▸ **EXERCISE**:
Please copy every record below exactly and leave out the pictures.

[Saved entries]
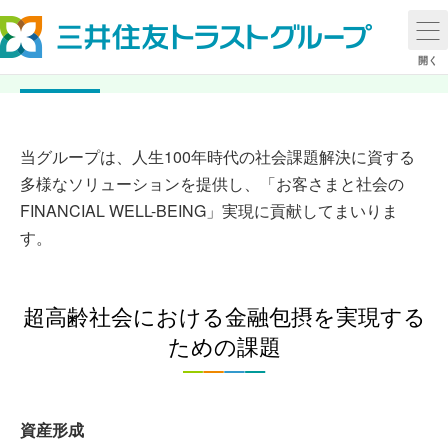
超高齢社会・金融包摂
開く
当グループは、人生100年時代の社会課題解決に資する
多様なソリューションを提供し、「お客さまと社会の
FINANCIAL WELL-BEING」実現に貢献してまいりま
す。
超高齢社会における金融包摂を実現する
ための課題
資産形成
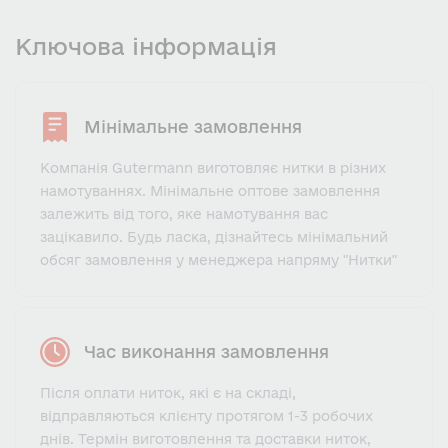
Ключова інформація
Мінімальне замовлення
Компанія Gutermann виготовляє нитки в різних
намотуваннях. Мінімальне оптове замовлення
залежить від того, яке намотування вас
зацікавило. Будь ласка, дізнайтесь мінімальний
обсяг замовлення у менеджера напряму "Нитки"
Час виконання замовлення
Після оплати ниток, які є на складі,
відправляються клієнту протягом 1-3 робочих
днів. Термін виготовлення та доставки ниток,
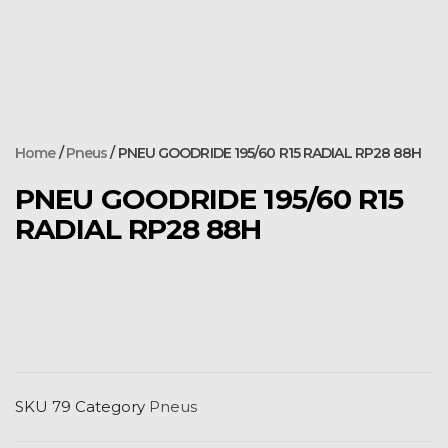
Home
/
Pneus
/ PNEU GOODRIDE 195/60 R15 RADIAL RP28 88H
PNEU GOODRIDE 195/60 R15
RADIAL RP28 88H
SKU
79
Category
Pneus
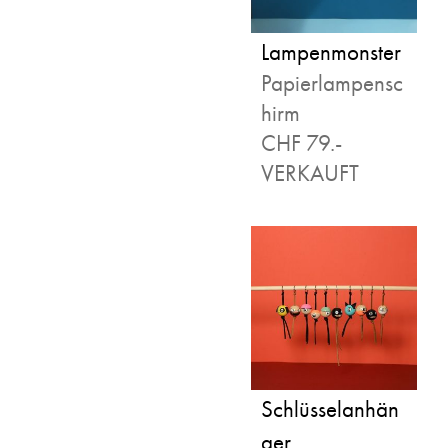
Lampenmonster
Papierlampensc
hirm
CHF 79.-
VERKAUFT
Schlüsselanhän
ger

▸ **EXPECTED OUTPUT**:
超高齢社会・金融包摂
開く
当グループは、人生100年時代の社会課題解決に資する
多様なソリューションを提供し、「お客さまと社会の
FINANCIAL WELL-BEING」実現に貢献してまいりま
す。
超高齢社会における金融包摂を実現する
ための課題
資産形成
Ключова інформація
Мінімальне замовлення
Компанія Gutermann виготовляє нитки в різних
намотуваннях. Мінімальне оптове замовлення
залежить від того, яке намотування вас
зацікавило. Будь ласка, дізнайтесь мінімальний
обсяг замовлення у менеджера напряму "Нитки"
Час виконання замовлення
Після оплати ниток, які є на складі,
відправляються клієнту протягом 1-3 робочих
днів. Термін виготовлення та доставки ниток,
Home
/
Pneus
/ PNEU GOODRIDE 195/60 R15 RADIAL RP28 88H
PNEU GOODRIDE 195/60 R15
RADIAL RP28 88H
SKU
79
Category
Pneus
Lampenmonster
Papierlampensc
hirm
CHF 79.-
VERKAUFT
Schlüsselanhän
ger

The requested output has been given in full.